Des scientifiques de l'Université de Mons [1] travaillent dans le cadre du projet "Opti2mat" sur de nouveaux revêtements organiques intelligents équipés de capteurs sensoriels. L'objectif est d'améliorer la protection des métaux contre la corrosion en concevant un revêtement métallique capable de se cicatriser automatiquement et d'avertir l'opérateur grâce à des capteurs sensoriels lorsqu'une anomalie est détectée en surface. Les chercheurs réfléchissent à d'autres supports que l'acier ou l'aluminium pour les enduire de revêtements intelligents ou les truffer de capteurs innovants : polymère, verre ou encore céramique.
Ces technologies encore en cours de développement laissent entrevoir de nombreuses applications notamment dans les secteurs de l'automobile et de l'aéronautique, mais aussi pour la fabrication de pipelines et d'appareils électroménagers. Des applications médicales sont même entrevues : utilisation de ces fibres optiques intelligentes, pour les glisser dans des zones du corps humain difficiles d'accès. De plus, le procédé de polymérisation plasma utilisé pour déposer le film protecteur et intelligent sur les métaux, dont le principe est proche de celui utilisé pour les écrans de télévision, est nettement moins polluant que les procédés industriels existants de dépôt. Le nouveau procédé ne provoquerait pas d'émission de solvant et d'effluents liquides.

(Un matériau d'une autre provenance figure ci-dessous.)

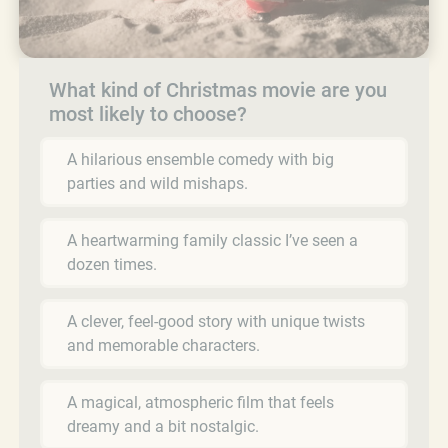
What kind of Christmas movie are you
most likely to choose?
A hilarious ensemble comedy with big
parties and wild mishaps.
A heartwarming family classic I’ve seen a
dozen times.
A clever, feel-good story with unique twists
and memorable characters.
A magical, atmospheric film that feels
dreamy and a bit nostalgic.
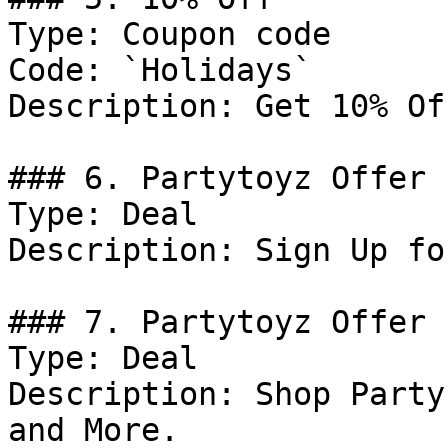
Type: Coupon code

Code: `Holidays`

Description: Get 10% Of
### 6. Partytoyz Offer

Type: Deal

Description: Sign Up fo
### 7. Partytoyz Offer

Type: Deal

Description: Shop Party
and More.
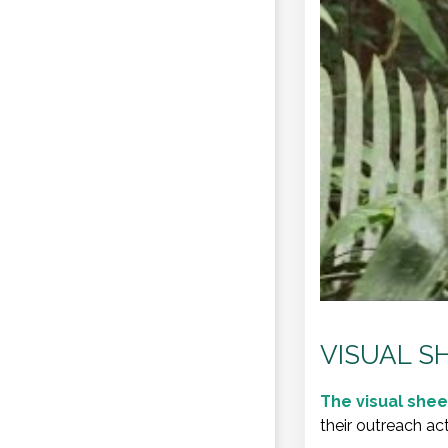
VISUAL S
The
visual shee
their outreach act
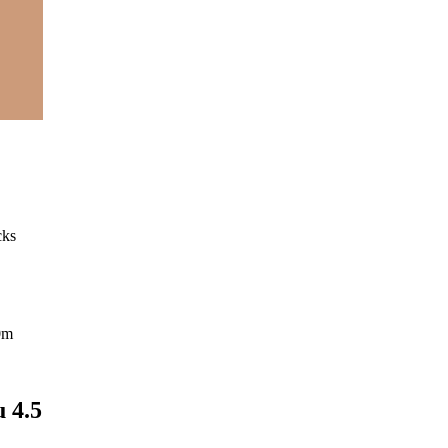
cks
0m
 4.5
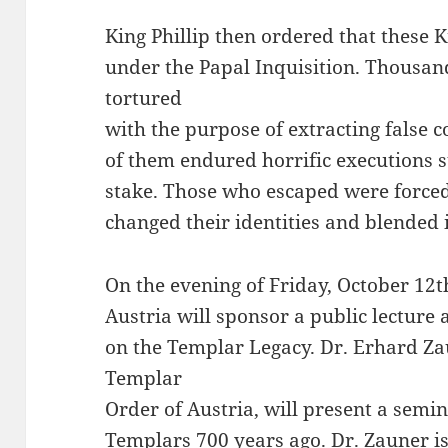
King Phillip then ordered that these 
under the Papal Inquisition. Thousa
tortured
with the purpose of extracting false 
of them endured horrific executions 
stake. Those who escaped were forced
changed their identities and blended i
On the evening of Friday, October 12t
Austria will sponsor a public lecture 
on the Templar Legacy. Dr. Erhard 
Templar
Order of Austria, will present a semin
Templars 700 years ago. Dr. Zauner i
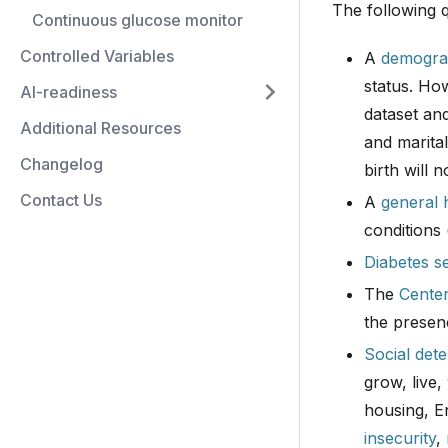
The following 
Continuous glucose monitor
Controlled Variables
A
demogra
status. How
AI-readiness
dataset and
Additional Resources
and marital
Changelog
birth will n
Contact Us
A
general 
conditions 
Diabetes se
The
Center
the presen
Social det
grow, live,
housing, E
insecurity
,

Le projet a reçu le soutien de deux industriels de poids dans la région : Arcelor Mittal et Sonaca qui y voient un intérêt tout particulier : - Pour Arcelor, il s'agit du volet anticorrosion. "Notre rôle sera effectivement de guider les recherches vers de nouveaux produits plus performants et moins polluants. La seule façon de maintenir l'acier en Wallonie est de faire du haut de gamme", déclare Philippe Harlet, le chef du département "nouvelles technologies de déposition" chez Arcelor Mittal à Liège. - Pour Sonaca, l'intérêt se situe au niveau environnemental. "Pour l'instant, les alliages aluminium utilisés dans le secteur aéronautique les plus résistants nécessitent des traitements chromatés très polluants et hautement toxiques. Nous sommes donc très intéressés par ces travaux scientifiques qui nous permettraient de réduire les émissions, les solvants et de rencontrer les exigences des cahiers des charges du secteur aérospatial", espère Gilles Vandewalle, ingénieur en traitement de surfaces chez Sonaca.

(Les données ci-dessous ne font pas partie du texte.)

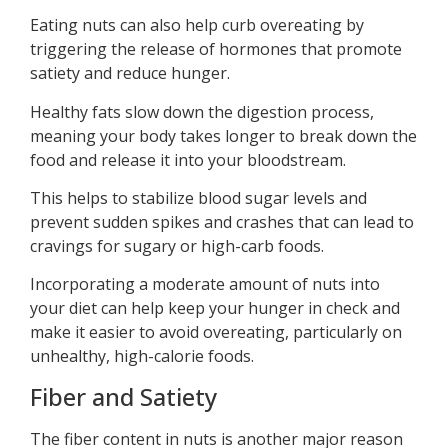
Eating nuts can also help curb overeating by
triggering the release of hormones that promote
satiety and reduce hunger.
Healthy fats slow down the digestion process,
meaning your body takes longer to break down the
food and release it into your bloodstream.
This helps to stabilize blood sugar levels and
prevent sudden spikes and crashes that can lead to
cravings for sugary or high-carb foods.
Incorporating a moderate amount of nuts into
your diet can help keep your hunger in check and
make it easier to avoid overeating, particularly on
unhealthy, high-calorie foods.
Fiber and Satiety
The fiber content in nuts is another major reason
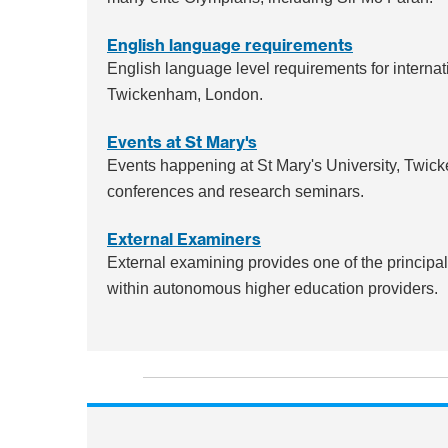
English language requirements
English language level requirements for internati
Twickenham, London.
Events at St Mary's
Events happening at St Mary's University, Twi
conferences and research seminars.
External Examiners
External examining provides one of the princip
within autonomous higher education providers.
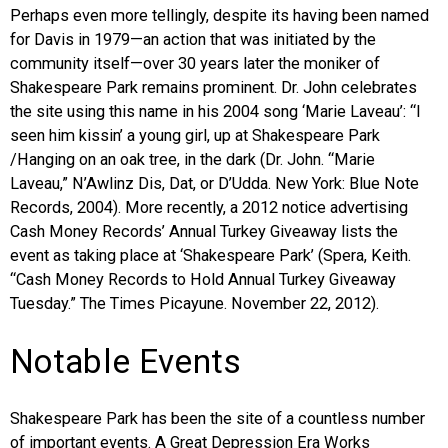
Perhaps even more tellingly, despite its having been named
for Davis in 1979—an action that was initiated by the
community itself—over 30 years later the moniker of
Shakespeare Park remains prominent. Dr. John celebrates
the site using this name in his 2004 song ‘Marie Laveau’: “I
seen him kissin’ a young girl, up at Shakespeare Park
/Hanging on an oak tree, in the dark (Dr. John. “Marie
Laveau,” N’Awlinz Dis, Dat, or D’Udda. New York: Blue Note
Records, 2004). More recently, a 2012 notice advertising
Cash Money Records’ Annual Turkey Giveaway lists the
event as taking place at ‘Shakespeare Park’ (Spera, Keith.
“Cash Money Records to Hold Annual Turkey Giveaway
Tuesday.” The Times Picayune. November 22, 2012).
Notable Events
Shakespeare Park has been the site of a countless number
of important events. A Great Depression Era Works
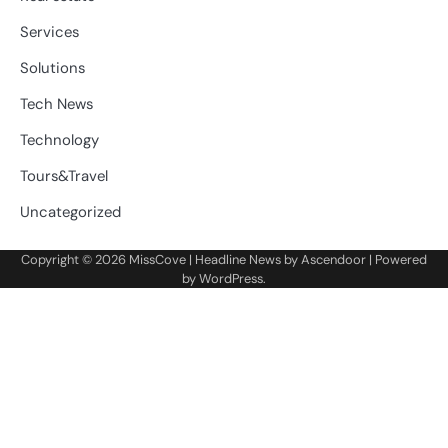
Services
Solutions
Tech News
Technology
Tours&Travel
Uncategorized
Copyright © 2026
MissCove
| Headline News by
Ascendoor
| Powered
by
WordPress
.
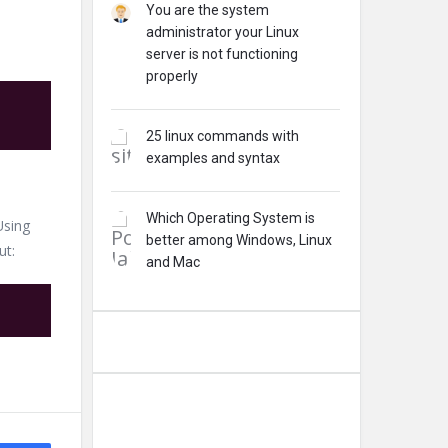
You are the system
administrator your Linux
server is not functioning
properly
25 linux commands with
examples and syntax
Which Operating System is
Using
better among Windows, Linux
ut:
and Mac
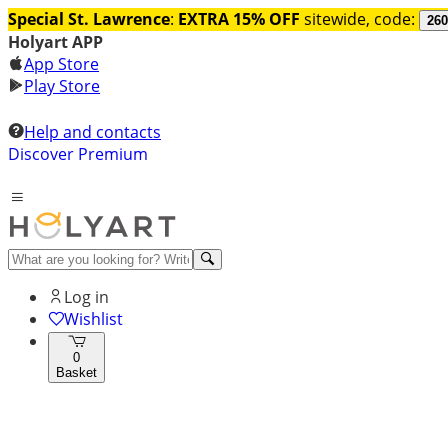
Special St. Lawrence
:
EXTRA 15% OFF
sitewide, code:
260
Holyart APP
App Store
Play Store
Help and contacts
Discover Premium
Log in
Wishlist
0
Basket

Le programme Opti2mat réunit différentes compétences et bénéficie de moyens financiers et humains importants : douze millions d'euros pour la durée du projet dont la moitié est mobilisée par la région wallonne et six doctorants à plein temps. Une quarantaine de chercheurs issus de six laboratoires de l'Université de Mons et du centre de recherche Materia Nova participe au projet. Les objectifs à court terme sont de déposer rapidement les premiers brevets et de créer une spin-off.
Crée en 2000, Materia Nova est un centre de recherche appliquée basé à Mons qui a pour vocation de commercialiser les capteurs intelligents auprès de sociétés comme Air Liquide ou Fluxys (pour la surveillance de leur réseau).
[1] L'université de Mons est née de l'association de l'Université de Mons-Hainaut et de la Faculté Polytechnique de Mons, elle consolide le pôle universitaire montois qui, dès la rentrée 2009-2010, prendra place dans le nouveau paysage universitaire de la Communauté française de Belgique.